Output each line of the data below exactly, omitting any image.

▶ _Supplied material_:
-- Opening Marker --

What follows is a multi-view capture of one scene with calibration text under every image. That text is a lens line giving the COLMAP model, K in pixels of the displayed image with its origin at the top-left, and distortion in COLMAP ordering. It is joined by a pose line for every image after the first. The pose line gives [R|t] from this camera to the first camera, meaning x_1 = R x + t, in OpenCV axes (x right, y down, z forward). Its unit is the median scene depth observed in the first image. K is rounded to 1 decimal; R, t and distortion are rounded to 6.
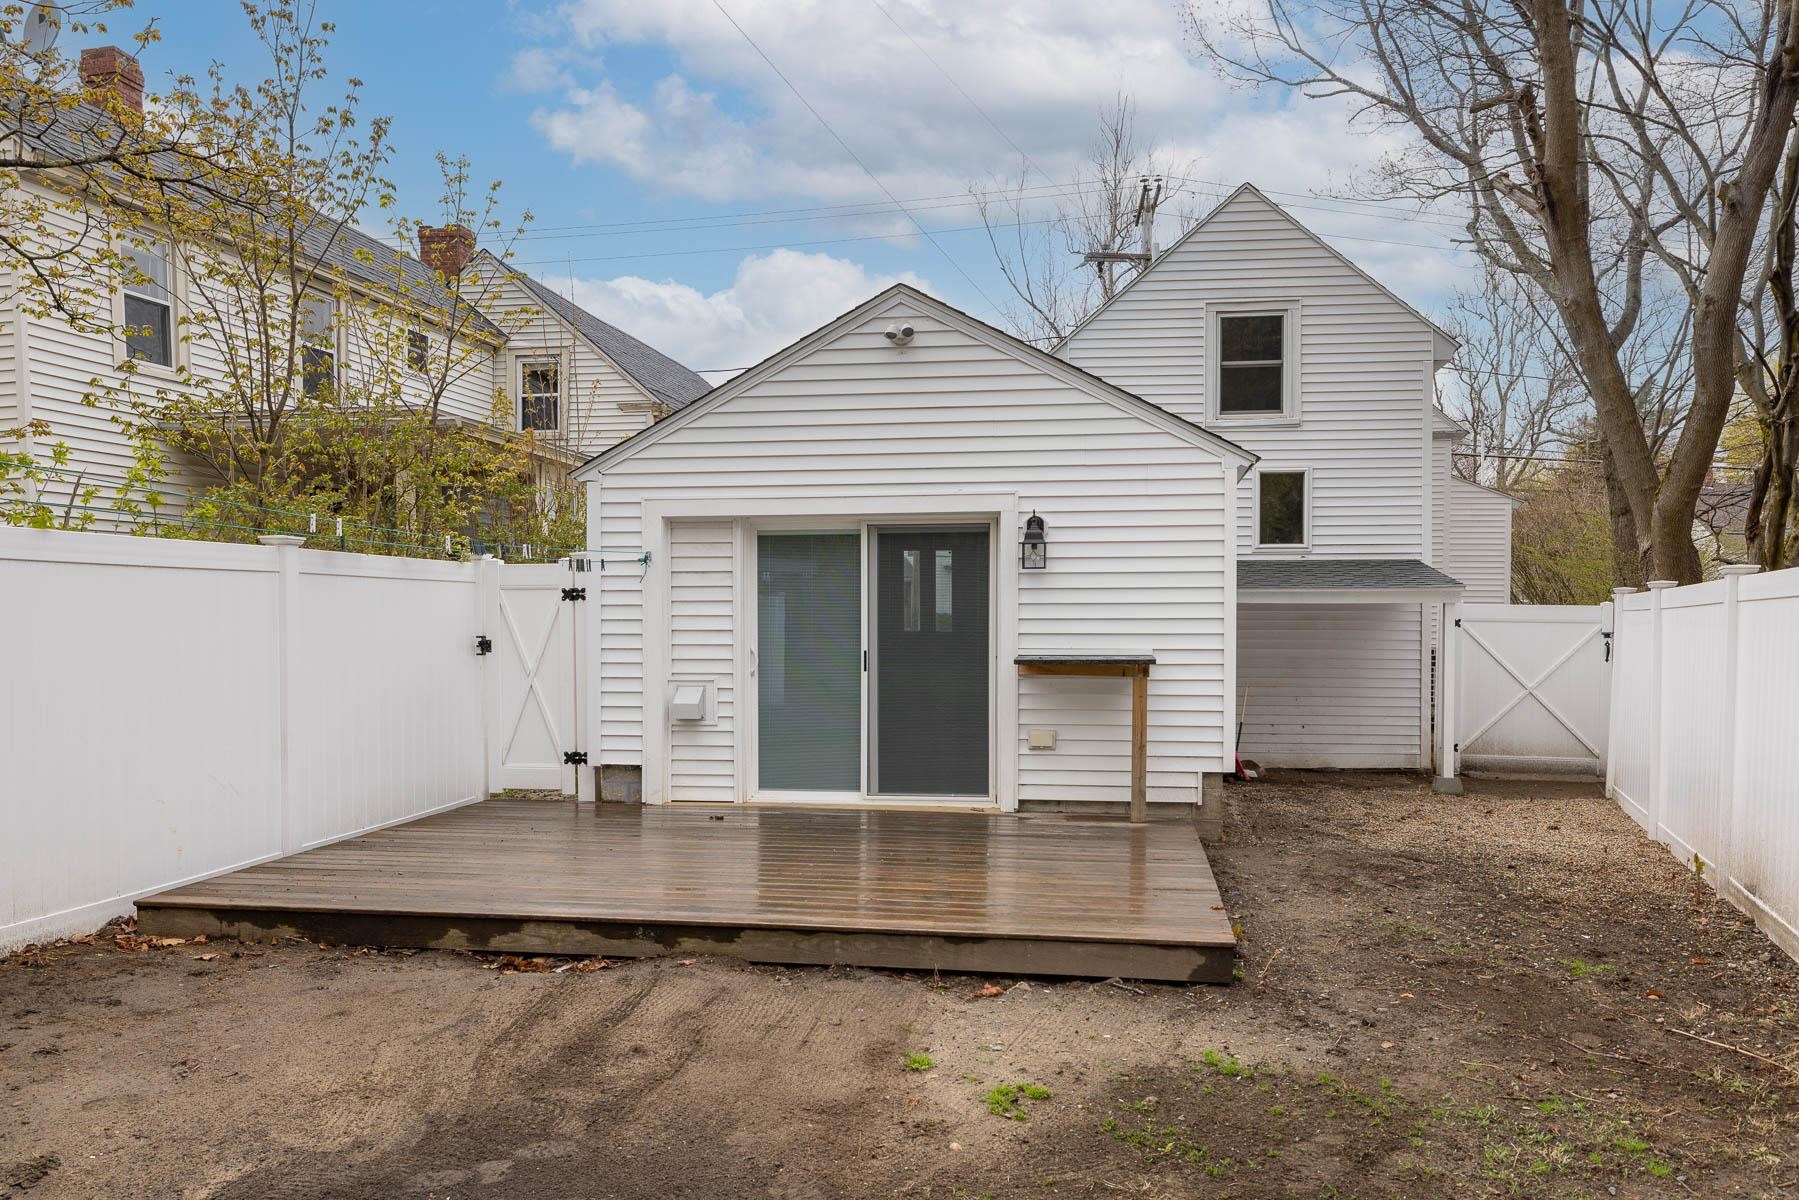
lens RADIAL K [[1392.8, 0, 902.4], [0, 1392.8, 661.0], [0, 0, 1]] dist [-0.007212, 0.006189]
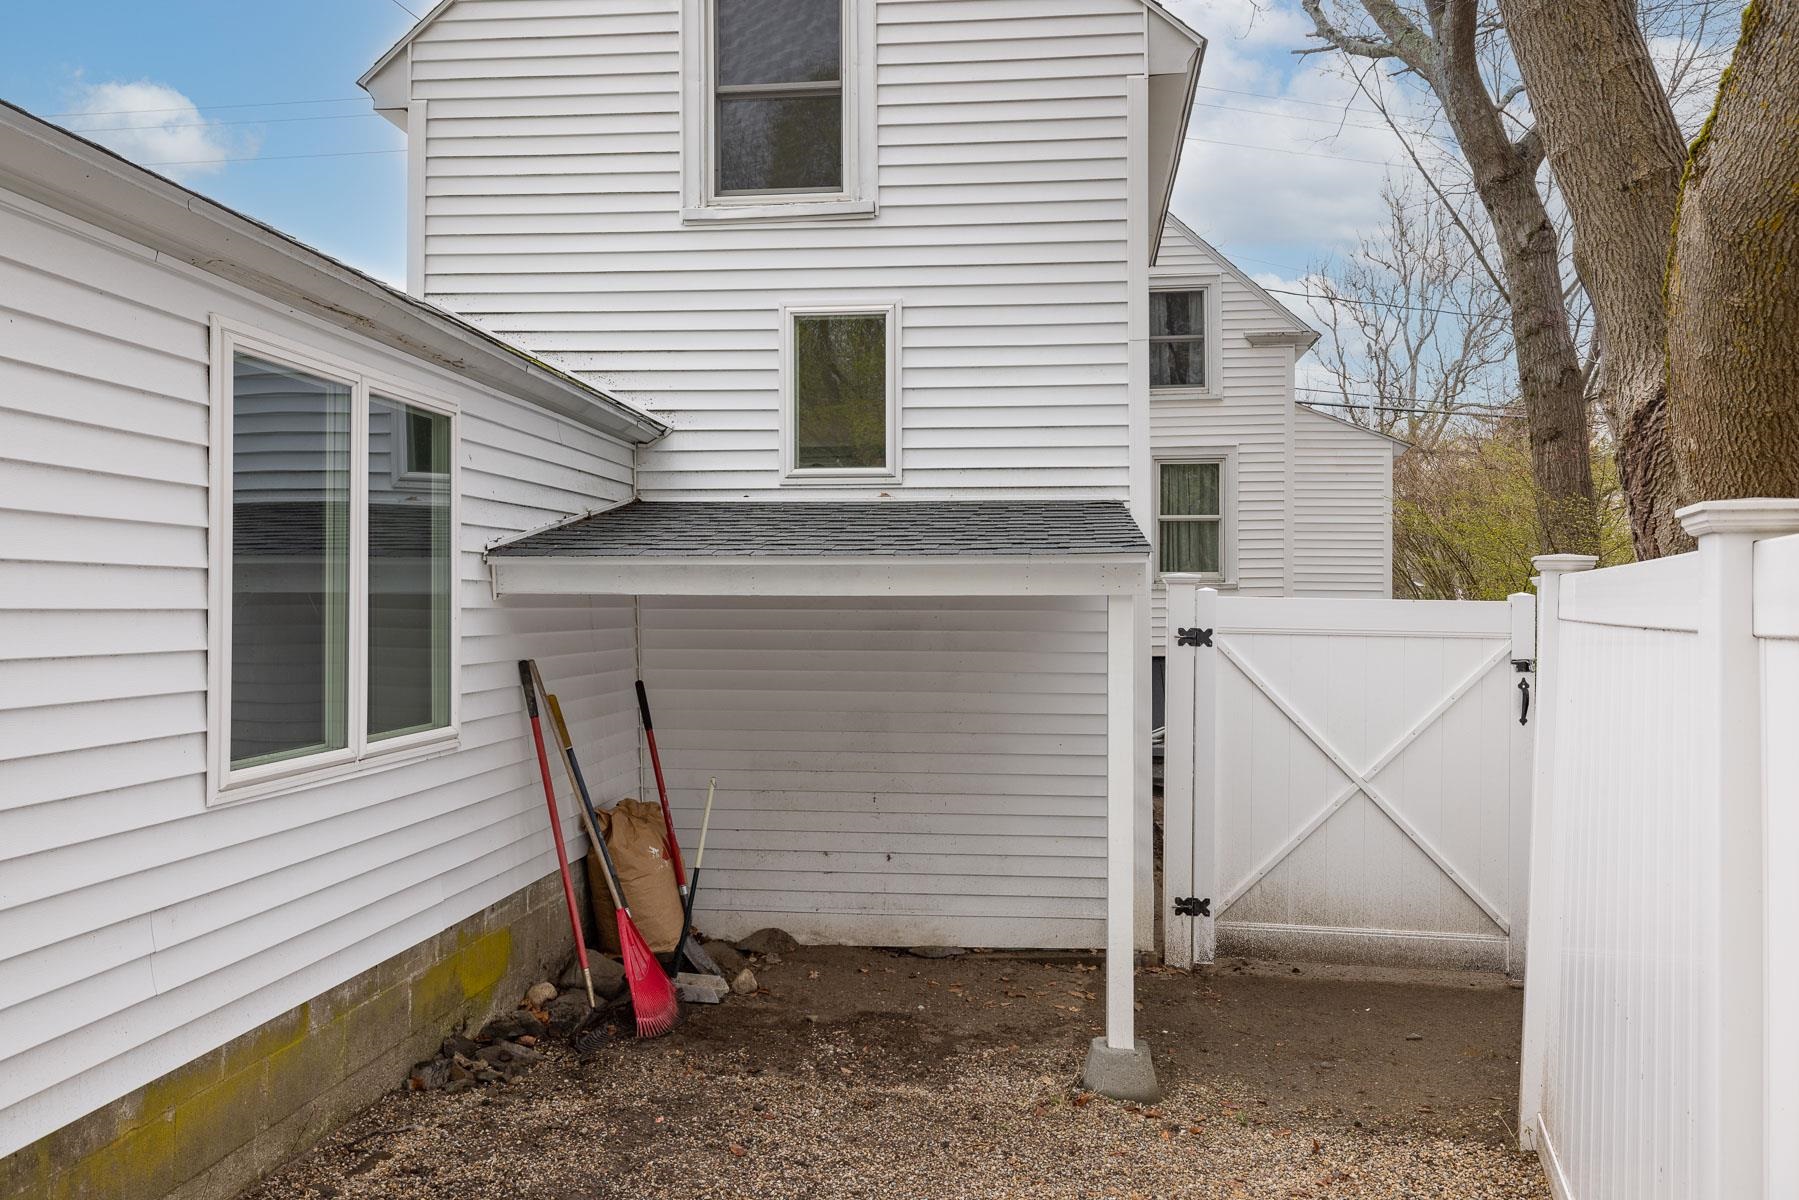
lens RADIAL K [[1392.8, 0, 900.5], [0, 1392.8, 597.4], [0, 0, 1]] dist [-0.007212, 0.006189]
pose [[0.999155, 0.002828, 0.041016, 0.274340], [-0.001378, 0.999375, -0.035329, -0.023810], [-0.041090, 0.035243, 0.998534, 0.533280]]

-- Closing Marker --

▶ _Response to the exercise_:
What follows is a multi-view capture of one scene with calibration text under every image. That text is a lens line giving the COLMAP model, K in pixels of the displayed image with its origin at the top-left, and distortion in COLMAP ordering. It is joined by a pose line for every image after the first. The pose line gives [R|t] from this camera to the first camera, meaning x_1 = R x + t, in OpenCV axes (x right, y down, z forward). Its unit is the median scene depth observed in the first image. K is rounded to 1 decimal; R, t and distortion are rounded to 6.
lens RADIAL K [[1392.8, 0, 902.4], [0, 1392.8, 661.0], [0, 0, 1]] dist [-0.007212, 0.006189]
lens RADIAL K [[1392.8, 0, 900.5], [0, 1392.8, 597.4], [0, 0, 1]] dist [-0.007212, 0.006189]
pose [[0.999155, 0.002828, 0.041016, 0.274340], [-0.001378, 0.999375, -0.035329, -0.023810], [-0.041090, 0.035243, 0.998534, 0.533280]]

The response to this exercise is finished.